> **Directions**: Each line from the one containing "Aleeya | 51.82 |" through the last line of the data below is to be written out verbatim, and nothing more.

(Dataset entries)

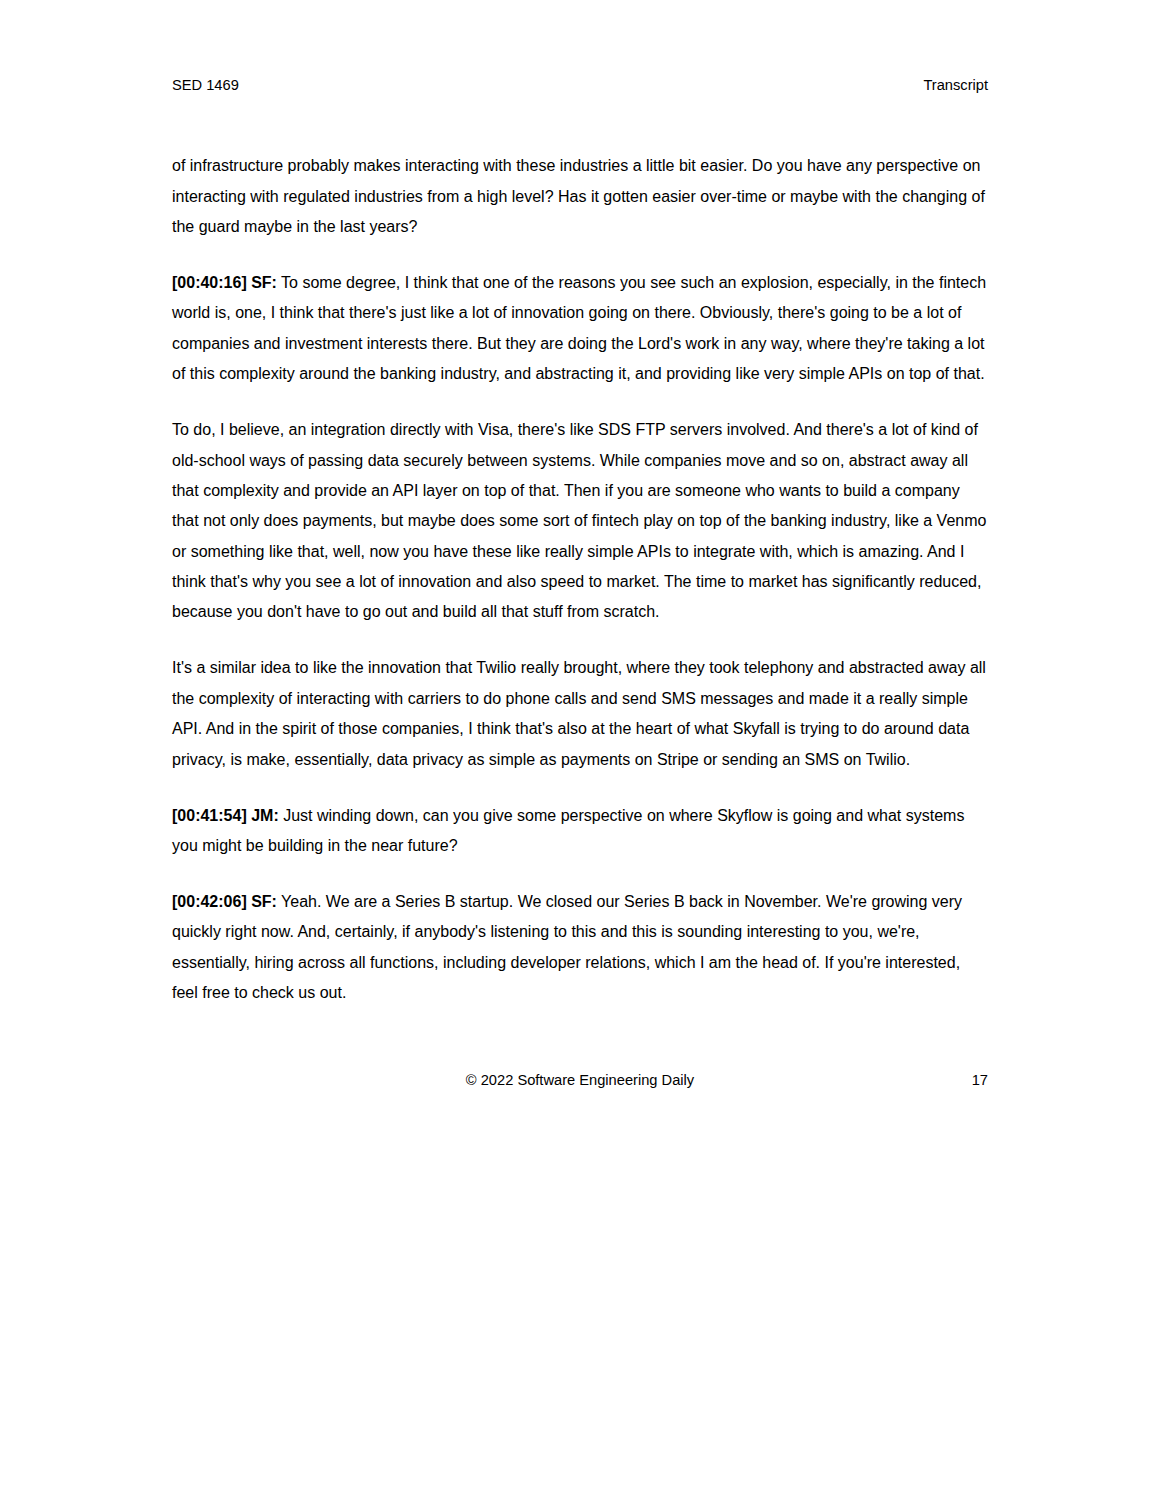SED 1469 Transcript
of infrastructure probably makes interacting with these industries a little bit easier. Do you have any perspective on interacting with regulated industries from a high level? Has it gotten easier over-time or maybe with the changing of the guard maybe in the last years?
[00:40:16] SF: To some degree, I think that one of the reasons you see such an explosion, especially, in the fintech world is, one, I think that there's just like a lot of innovation going on there. Obviously, there's going to be a lot of companies and investment interests there. But they are doing the Lord's work in any way, where they're taking a lot of this complexity around the banking industry, and abstracting it, and providing like very simple APIs on top of that.
To do, I believe, an integration directly with Visa, there's like SDS FTP servers involved. And there's a lot of kind of old-school ways of passing data securely between systems. While companies move and so on, abstract away all that complexity and provide an API layer on top of that. Then if you are someone who wants to build a company that not only does payments, but maybe does some sort of fintech play on top of the banking industry, like a Venmo or something like that, well, now you have these like really simple APIs to integrate with, which is amazing. And I think that's why you see a lot of innovation and also speed to market. The time to market has significantly reduced, because you don't have to go out and build all that stuff from scratch.
It's a similar idea to like the innovation that Twilio really brought, where they took telephony and abstracted away all the complexity of interacting with carriers to do phone calls and send SMS messages and made it a really simple API. And in the spirit of those companies, I think that's also at the heart of what Skyfall is trying to do around data privacy, is make, essentially, data privacy as simple as payments on Stripe or sending an SMS on Twilio.
[00:41:54] JM: Just winding down, can you give some perspective on where Skyflow is going and what systems you might be building in the near future?
[00:42:06] SF: Yeah. We are a Series B startup. We closed our Series B back in November. We're growing very quickly right now. And, certainly, if anybody's listening to this and this is sounding interesting to you, we're, essentially, hiring across all functions, including developer relations, which I am the head of. If you're interested, feel free to check us out.
© 2022 Software Engineering Daily 17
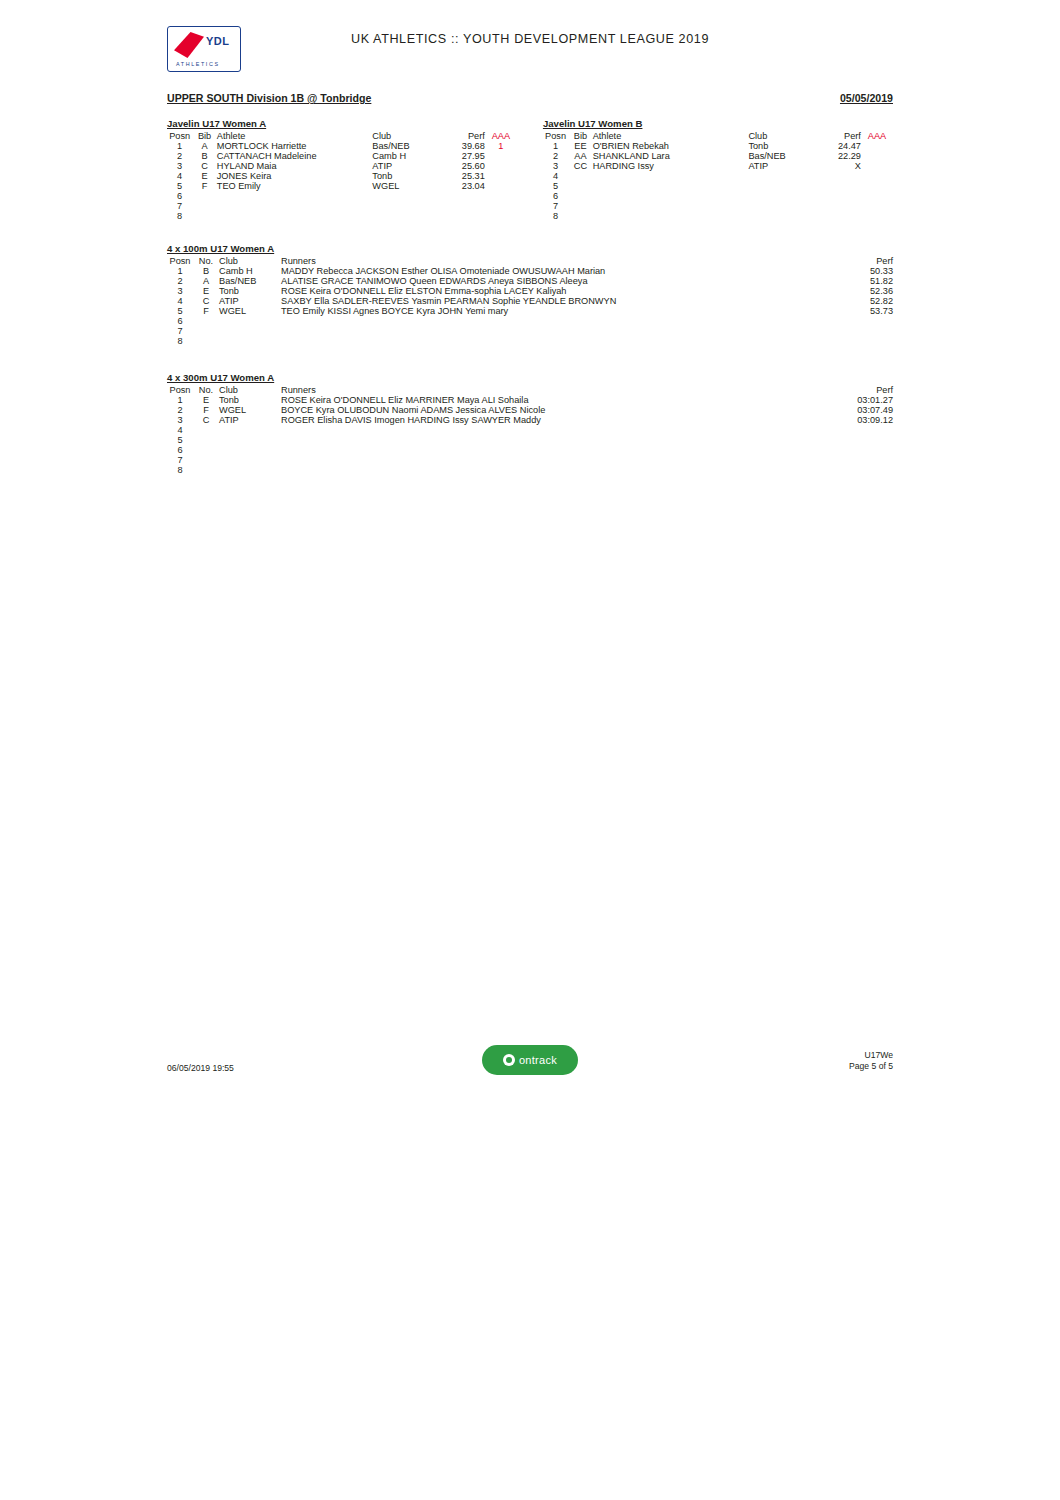YDL
ATHLETICS
UK ATHLETICS :: YOUTH DEVELOPMENT LEAGUE 2019
UPPER SOUTH Division 1B @ Tonbridge 05/05/2019
| Javelin U17 Women A / Posn / Bib / Athlete / Club / Perf / AAA / / 1 / A / MORTLOCK Harriette / Bas/NEB / 39.68 / 1 / / 2 / B / CATTANACH Madeleine / Camb H / 27.95 / / / 3 / C / HYLAND Maia / ATIP / 25.60 / / / 4 / E / JONES Keira / Tonb / 25.31 / / / 5 / F / TEO Emily / WGEL / 23.04 / / / 6 / / / / / / / 7 / / / / / / / 8 / / / / / / | | Javelin U17 Women B / Posn / Bib / Athlete / Club / Perf / AAA / / 1 / EE / O'BRIEN Rebekah / Tonb / 24.47 / / / 2 / AA / SHANKLAND Lara / Bas/NEB / 22.29 / / / 3 / CC / HARDING Issy / ATIP / X / / / 4 / / / / / / / 5 / / / / / / / 6 / / / / / / / 7 / / / / / / / 8 / / / / / / |
4 x 100m U17 Women A
| Posn | No. | Club | Runners | Perf |
| 1 | B | Camb H | MADDY Rebecca JACKSON Esther OLISA Omoteniade OWUSUWAAH Marian | 50.33 |
| 2 | A | Bas/NEB | ALATISE GRACE TANIMOWO Queen EDWARDS Aneya SIBBONS Aleeya | 51.82 |
| 3 | E | Tonb | ROSE Keira O'DONNELL Eliz ELSTON Emma-sophia LACEY Kaliyah | 52.36 |
| 4 | C | ATIP | SAXBY Ella SADLER-REEVES Yasmin PEARMAN Sophie YEANDLE BRONWYN | 52.82 |
| 5 | F | WGEL | TEO Emily KISSI Agnes BOYCE Kyra JOHN Yemi mary | 53.73 |
| 6 | | | | |
| 7 | | | | |
| 8 | | | | |
4 x 300m U17 Women A
| Posn | No. | Club | Runners | Perf |
| 1 | E | Tonb | ROSE Keira O'DONNELL Eliz MARRINER Maya ALI Sohaila | 03:01.27 |
| 2 | F | WGEL | BOYCE Kyra OLUBODUN Naomi ADAMS Jessica ALVES Nicole | 03:07.49 |
| 3 | C | ATIP | ROGER Elisha DAVIS Imogen HARDING Issy SAWYER Maddy | 03:09.12 |
| 4 | | | | |
| 5 | | | | |
| 6 | | | | |
| 7 | | | | |
| 8 | | | | |
06/05/2019 19:55
ontrack
U17We
Page 5 of 5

> **Solution to this problem**:
| 2 | A | Bas/NEB | ALATISE GRACE TANIMOWO Queen EDWARDS Aneya SIBBONS Aleeya | 51.82 |
| 3 | E | Tonb | ROSE Keira O'DONNELL Eliz ELSTON Emma-sophia LACEY Kaliyah | 52.36 |
| 4 | C | ATIP | SAXBY Ella SADLER-REEVES Yasmin PEARMAN Sophie YEANDLE BRONWYN | 52.82 |
| 5 | F | WGEL | TEO Emily KISSI Agnes BOYCE Kyra JOHN Yemi mary | 53.73 |
| 6 | | | | |
| 7 | | | | |
| 8 | | | | |
4 x 300m U17 Women A
| Posn | No. | Club | Runners | Perf |
| 1 | E | Tonb | ROSE Keira O'DONNELL Eliz MARRINER Maya ALI Sohaila | 03:01.27 |
| 2 | F | WGEL | BOYCE Kyra OLUBODUN Naomi ADAMS Jessica ALVES Nicole | 03:07.49 |
| 3 | C | ATIP | ROGER Elisha DAVIS Imogen HARDING Issy SAWYER Maddy | 03:09.12 |
| 4 | | | | |
| 5 | | | | |
| 6 | | | | |
| 7 | | | | |
| 8 | | | | |
06/05/2019 19:55
ontrack
U17We
Page 5 of 5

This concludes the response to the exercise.